**WHAT IS BEING ASKED:** Reproduce every line of the rows below, leaving each one unchanged.

**DATASET ROWS:**
════

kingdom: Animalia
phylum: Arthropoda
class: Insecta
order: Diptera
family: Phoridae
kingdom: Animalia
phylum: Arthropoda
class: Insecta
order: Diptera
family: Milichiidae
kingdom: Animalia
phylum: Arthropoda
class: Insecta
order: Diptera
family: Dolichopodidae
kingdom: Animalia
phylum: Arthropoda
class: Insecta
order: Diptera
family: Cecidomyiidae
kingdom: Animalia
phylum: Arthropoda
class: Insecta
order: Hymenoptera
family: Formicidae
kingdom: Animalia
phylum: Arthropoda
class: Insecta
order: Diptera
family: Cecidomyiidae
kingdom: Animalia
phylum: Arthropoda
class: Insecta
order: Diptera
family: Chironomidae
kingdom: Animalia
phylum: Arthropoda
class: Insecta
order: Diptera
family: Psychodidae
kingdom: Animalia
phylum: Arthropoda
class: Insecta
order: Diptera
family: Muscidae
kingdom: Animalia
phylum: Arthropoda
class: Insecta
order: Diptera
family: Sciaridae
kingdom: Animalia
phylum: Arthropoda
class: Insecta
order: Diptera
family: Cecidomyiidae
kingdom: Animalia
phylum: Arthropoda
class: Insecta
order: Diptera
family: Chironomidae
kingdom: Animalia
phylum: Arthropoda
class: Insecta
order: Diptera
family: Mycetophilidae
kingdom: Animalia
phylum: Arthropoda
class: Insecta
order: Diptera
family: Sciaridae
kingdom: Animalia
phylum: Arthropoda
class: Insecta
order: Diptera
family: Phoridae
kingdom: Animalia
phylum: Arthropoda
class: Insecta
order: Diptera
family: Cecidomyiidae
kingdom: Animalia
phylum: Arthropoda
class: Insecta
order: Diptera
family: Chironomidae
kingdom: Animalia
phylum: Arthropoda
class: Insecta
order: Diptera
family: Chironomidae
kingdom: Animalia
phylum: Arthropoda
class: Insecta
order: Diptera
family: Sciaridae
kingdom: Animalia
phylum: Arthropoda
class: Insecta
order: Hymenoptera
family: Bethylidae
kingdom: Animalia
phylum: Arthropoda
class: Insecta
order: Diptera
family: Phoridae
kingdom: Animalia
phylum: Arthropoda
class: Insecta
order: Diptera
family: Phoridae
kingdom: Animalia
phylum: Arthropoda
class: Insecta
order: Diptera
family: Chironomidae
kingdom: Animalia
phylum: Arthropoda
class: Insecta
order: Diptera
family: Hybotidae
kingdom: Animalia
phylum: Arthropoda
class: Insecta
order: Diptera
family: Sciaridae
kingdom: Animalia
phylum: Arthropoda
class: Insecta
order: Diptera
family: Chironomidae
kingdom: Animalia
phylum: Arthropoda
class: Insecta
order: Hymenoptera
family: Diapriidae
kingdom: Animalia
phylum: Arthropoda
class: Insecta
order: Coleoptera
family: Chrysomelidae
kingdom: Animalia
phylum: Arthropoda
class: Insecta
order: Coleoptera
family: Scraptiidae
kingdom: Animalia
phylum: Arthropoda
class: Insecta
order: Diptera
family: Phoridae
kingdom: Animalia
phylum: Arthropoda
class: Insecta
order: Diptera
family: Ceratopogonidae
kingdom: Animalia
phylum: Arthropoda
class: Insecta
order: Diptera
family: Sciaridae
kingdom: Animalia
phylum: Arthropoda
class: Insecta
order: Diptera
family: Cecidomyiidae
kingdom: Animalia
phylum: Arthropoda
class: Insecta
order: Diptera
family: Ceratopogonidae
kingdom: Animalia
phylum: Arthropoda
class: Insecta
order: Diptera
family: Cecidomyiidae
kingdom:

════

**PROBLEM SOLUTION:**
kingdom: Animalia
phylum: Arthropoda
class: Insecta
order: Diptera
family: Phoridae
kingdom: Animalia
phylum: Arthropoda
class: Insecta
order: Diptera
family: Milichiidae
kingdom: Animalia
phylum: Arthropoda
class: Insecta
order: Diptera
family: Dolichopodidae
kingdom: Animalia
phylum: Arthropoda
class: Insecta
order: Diptera
family: Cecidomyiidae
kingdom: Animalia
phylum: Arthropoda
class: Insecta
order: Hymenoptera
family: Formicidae
kingdom: Animalia
phylum: Arthropoda
class: Insecta
order: Diptera
family: Cecidomyiidae
kingdom: Animalia
phylum: Arthropoda
class: Insecta
order: Diptera
family: Chironomidae
kingdom: Animalia
phylum: Arthropoda
class: Insecta
order: Diptera
family: Psychodidae
kingdom: Animalia
phylum: Arthropoda
class: Insecta
order: Diptera
family: Muscidae
kingdom: Animalia
phylum: Arthropoda
class: Insecta
order: Diptera
family: Sciaridae
kingdom: Animalia
phylum: Arthropoda
class: Insecta
order: Diptera
family: Cecidomyiidae
kingdom: Animalia
phylum: Arthropoda
class: Insecta
order: Diptera
family: Chironomidae
kingdom: Animalia
phylum: Arthropoda
class: Insecta
order: Diptera
family: Mycetophilidae
kingdom: Animalia
phylum: Arthropoda
class: Insecta
order: Diptera
family: Sciaridae
kingdom: Animalia
phylum: Arthropoda
class: Insecta
order: Diptera
family: Phoridae
kingdom: Animalia
phylum: Arthropoda
class: Insecta
order: Diptera
family: Cecidomyiidae
kingdom: Animalia
phylum: Arthropoda
class: Insecta
order: Diptera
family: Chironomidae
kingdom: Animalia
phylum: Arthropoda
class: Insecta
order: Diptera
family: Chironomidae
kingdom: Animalia
phylum: Arthropoda
class: Insecta
order: Diptera
family: Sciaridae
kingdom: Animalia
phylum: Arthropoda
class: Insecta
order: Hymenoptera
family: Bethylidae
kingdom: Animalia
phylum: Arthropoda
class: Insecta
order: Diptera
family: Phoridae
kingdom: Animalia
phylum: Arthropoda
class: Insecta
order: Diptera
family: Phoridae
kingdom: Animalia
phylum: Arthropoda
class: Insecta
order: Diptera
family: Chironomidae
kingdom: Animalia
phylum: Arthropoda
class: Insecta
order: Diptera
family: Hybotidae
kingdom: Animalia
phylum: Arthropoda
class: Insecta
order: Diptera
family: Sciaridae
kingdom: Animalia
phylum: Arthropoda
class: Insecta
order: Diptera
family: Chironomidae
kingdom: Animalia
phylum: Arthropoda
class: Insecta
order: Hymenoptera
family: Diapriidae
kingdom: Animalia
phylum: Arthropoda
class: Insecta
order: Coleoptera
family: Chrysomelidae
kingdom: Animalia
phylum: Arthropoda
class: Insecta
order: Coleoptera
family: Scraptiidae
kingdom: Animalia
phylum: Arthropoda
class: Insecta
order: Diptera
family: Phoridae
kingdom: Animalia
phylum: Arthropoda
class: Insecta
order: Diptera
family: Ceratopogonidae
kingdom: Animalia
phylum: Arthropoda
class: Insecta
order: Diptera
family: Sciaridae
kingdom: Animalia
phylum: Arthropoda
class: Insecta
order: Diptera
family: Cecidomyiidae
kingdom: Animalia
phylum: Arthropoda
class: Insecta
order: Diptera
family: Ceratopogonidae
kingdom: Animalia
phylum: Arthropoda
class: Insecta
order: Diptera
family: Cecidomyiidae
kingdom:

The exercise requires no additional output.